**What needs to be done:** Can you copy out each of the following lines word for word, from the first to the last?

**** Material provided

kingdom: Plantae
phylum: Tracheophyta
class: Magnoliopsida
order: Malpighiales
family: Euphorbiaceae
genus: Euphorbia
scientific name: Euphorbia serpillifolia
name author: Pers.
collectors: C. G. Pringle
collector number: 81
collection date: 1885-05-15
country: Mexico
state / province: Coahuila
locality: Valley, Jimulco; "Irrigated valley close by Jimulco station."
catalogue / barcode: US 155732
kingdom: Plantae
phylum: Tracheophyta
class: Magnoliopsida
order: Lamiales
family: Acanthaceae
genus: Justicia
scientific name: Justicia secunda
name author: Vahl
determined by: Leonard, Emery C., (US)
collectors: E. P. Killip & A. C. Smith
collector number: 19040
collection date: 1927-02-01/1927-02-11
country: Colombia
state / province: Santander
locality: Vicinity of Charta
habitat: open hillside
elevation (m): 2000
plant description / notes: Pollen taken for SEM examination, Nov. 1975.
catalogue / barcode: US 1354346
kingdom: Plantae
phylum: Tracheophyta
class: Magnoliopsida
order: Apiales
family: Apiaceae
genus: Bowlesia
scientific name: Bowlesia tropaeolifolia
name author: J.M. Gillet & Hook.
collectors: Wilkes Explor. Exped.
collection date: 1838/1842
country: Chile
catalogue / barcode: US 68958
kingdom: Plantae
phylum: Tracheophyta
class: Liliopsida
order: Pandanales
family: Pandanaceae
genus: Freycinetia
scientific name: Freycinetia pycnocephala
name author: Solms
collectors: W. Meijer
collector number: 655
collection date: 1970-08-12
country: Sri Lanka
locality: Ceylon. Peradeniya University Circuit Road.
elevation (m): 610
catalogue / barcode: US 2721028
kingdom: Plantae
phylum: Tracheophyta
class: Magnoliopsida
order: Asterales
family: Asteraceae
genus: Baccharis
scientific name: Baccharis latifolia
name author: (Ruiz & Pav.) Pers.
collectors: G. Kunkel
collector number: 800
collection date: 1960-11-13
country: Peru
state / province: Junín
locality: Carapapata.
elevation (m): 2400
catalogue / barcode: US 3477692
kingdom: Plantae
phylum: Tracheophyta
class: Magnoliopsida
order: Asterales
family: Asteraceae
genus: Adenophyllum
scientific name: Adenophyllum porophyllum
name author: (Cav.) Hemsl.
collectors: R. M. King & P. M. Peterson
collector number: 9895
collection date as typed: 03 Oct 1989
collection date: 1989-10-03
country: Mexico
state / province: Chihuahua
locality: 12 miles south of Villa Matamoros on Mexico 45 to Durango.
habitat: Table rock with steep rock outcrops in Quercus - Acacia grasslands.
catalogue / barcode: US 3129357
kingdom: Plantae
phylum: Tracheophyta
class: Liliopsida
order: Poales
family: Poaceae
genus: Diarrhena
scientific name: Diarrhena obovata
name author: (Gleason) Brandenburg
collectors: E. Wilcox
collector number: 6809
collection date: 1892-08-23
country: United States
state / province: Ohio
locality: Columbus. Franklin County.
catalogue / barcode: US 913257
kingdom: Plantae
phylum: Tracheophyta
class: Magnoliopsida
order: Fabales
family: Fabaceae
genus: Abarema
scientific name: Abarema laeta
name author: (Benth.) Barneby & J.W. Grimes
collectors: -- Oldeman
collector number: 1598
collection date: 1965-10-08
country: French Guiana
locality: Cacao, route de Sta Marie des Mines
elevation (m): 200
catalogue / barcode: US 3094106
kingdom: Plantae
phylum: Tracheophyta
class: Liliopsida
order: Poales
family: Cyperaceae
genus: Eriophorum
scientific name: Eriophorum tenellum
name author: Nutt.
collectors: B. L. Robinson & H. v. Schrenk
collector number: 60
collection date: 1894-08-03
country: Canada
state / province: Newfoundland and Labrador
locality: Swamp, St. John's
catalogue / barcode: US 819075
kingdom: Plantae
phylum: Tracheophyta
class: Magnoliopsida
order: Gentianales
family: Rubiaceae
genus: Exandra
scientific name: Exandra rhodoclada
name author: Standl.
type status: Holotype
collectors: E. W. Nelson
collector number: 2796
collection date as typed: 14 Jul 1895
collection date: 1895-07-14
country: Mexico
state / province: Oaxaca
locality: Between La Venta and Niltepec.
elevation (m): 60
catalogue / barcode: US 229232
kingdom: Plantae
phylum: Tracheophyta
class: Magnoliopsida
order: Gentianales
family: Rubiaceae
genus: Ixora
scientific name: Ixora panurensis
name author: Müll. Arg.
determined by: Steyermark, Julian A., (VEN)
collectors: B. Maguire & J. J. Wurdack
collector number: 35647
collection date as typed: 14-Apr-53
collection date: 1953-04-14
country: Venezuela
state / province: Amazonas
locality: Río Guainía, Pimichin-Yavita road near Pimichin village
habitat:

********

**Response to this exercise:**
kingdom: Plantae
phylum: Tracheophyta
class: Magnoliopsida
order: Malpighiales
family: Euphorbiaceae
genus: Euphorbia
scientific name: Euphorbia serpillifolia
name author: Pers.
collectors: C. G. Pringle
collector number: 81
collection date: 1885-05-15
country: Mexico
state / province: Coahuila
locality: Valley, Jimulco; "Irrigated valley close by Jimulco station."
catalogue / barcode: US 155732
kingdom: Plantae
phylum: Tracheophyta
class: Magnoliopsida
order: Lamiales
family: Acanthaceae
genus: Justicia
scientific name: Justicia secunda
name author: Vahl
determined by: Leonard, Emery C., (US)
collectors: E. P. Killip & A. C. Smith
collector number: 19040
collection date: 1927-02-01/1927-02-11
country: Colombia
state / province: Santander
locality: Vicinity of Charta
habitat: open hillside
elevation (m): 2000
plant description / notes: Pollen taken for SEM examination, Nov. 1975.
catalogue / barcode: US 1354346
kingdom: Plantae
phylum: Tracheophyta
class: Magnoliopsida
order: Apiales
family: Apiaceae
genus: Bowlesia
scientific name: Bowlesia tropaeolifolia
name author: J.M. Gillet & Hook.
collectors: Wilkes Explor. Exped.
collection date: 1838/1842
country: Chile
catalogue / barcode: US 68958
kingdom: Plantae
phylum: Tracheophyta
class: Liliopsida
order: Pandanales
family: Pandanaceae
genus: Freycinetia
scientific name: Freycinetia pycnocephala
name author: Solms
collectors: W. Meijer
collector number: 655
collection date: 1970-08-12
country: Sri Lanka
locality: Ceylon. Peradeniya University Circuit Road.
elevation (m): 610
catalogue / barcode: US 2721028
kingdom: Plantae
phylum: Tracheophyta
class: Magnoliopsida
order: Asterales
family: Asteraceae
genus: Baccharis
scientific name: Baccharis latifolia
name author: (Ruiz & Pav.) Pers.
collectors: G. Kunkel
collector number: 800
collection date: 1960-11-13
country: Peru
state / province: Junín
locality: Carapapata.
elevation (m): 2400
catalogue / barcode: US 3477692
kingdom: Plantae
phylum: Tracheophyta
class: Magnoliopsida
order: Asterales
family: Asteraceae
genus: Adenophyllum
scientific name: Adenophyllum porophyllum
name author: (Cav.) Hemsl.
collectors: R. M. King & P. M. Peterson
collector number: 9895
collection date as typed: 03 Oct 1989
collection date: 1989-10-03
country: Mexico
state / province: Chihuahua
locality: 12 miles south of Villa Matamoros on Mexico 45 to Durango.
habitat: Table rock with steep rock outcrops in Quercus - Acacia grasslands.
catalogue / barcode: US 3129357
kingdom: Plantae
phylum: Tracheophyta
class: Liliopsida
order: Poales
family: Poaceae
genus: Diarrhena
scientific name: Diarrhena obovata
name author: (Gleason) Brandenburg
collectors: E. Wilcox
collector number: 6809
collection date: 1892-08-23
country: United States
state / province: Ohio
locality: Columbus. Franklin County.
catalogue / barcode: US 913257
kingdom: Plantae
phylum: Tracheophyta
class: Magnoliopsida
order: Fabales
family: Fabaceae
genus: Abarema
scientific name: Abarema laeta
name author: (Benth.) Barneby & J.W. Grimes
collectors: -- Oldeman
collector number: 1598
collection date: 1965-10-08
country: French Guiana
locality: Cacao, route de Sta Marie des Mines
elevation (m): 200
catalogue / barcode: US 3094106
kingdom: Plantae
phylum: Tracheophyta
class: Liliopsida
order: Poales
family: Cyperaceae
genus: Eriophorum
scientific name: Eriophorum tenellum
name author: Nutt.
collectors: B. L. Robinson & H. v. Schrenk
collector number: 60
collection date: 1894-08-03
country: Canada
state / province: Newfoundland and Labrador
locality: Swamp, St. John's
catalogue / barcode: US 819075
kingdom: Plantae
phylum: Tracheophyta
class: Magnoliopsida
order: Gentianales
family: Rubiaceae
genus: Exandra
scientific name: Exandra rhodoclada
name author: Standl.
type status: Holotype
collectors: E. W. Nelson
collector number: 2796
collection date as typed: 14 Jul 1895
collection date: 1895-07-14
country: Mexico
state / province: Oaxaca
locality: Between La Venta and Niltepec.
elevation (m): 60
catalogue / barcode: US 229232
kingdom: Plantae
phylum: Tracheophyta
class: Magnoliopsida
order: Gentianales
family: Rubiaceae
genus: Ixora
scientific name: Ixora panurensis
name author: Müll. Arg.
determined by: Steyermark, Julian A., (VEN)
collectors: B. Maguire & J. J. Wurdack
collector number: 35647
collection date as typed: 14-Apr-53
collection date: 1953-04-14
country: Venezuela
state / province: Amazonas
locality: Río Guainía, Pimichin-Yavita road near Pimichin village
habitat:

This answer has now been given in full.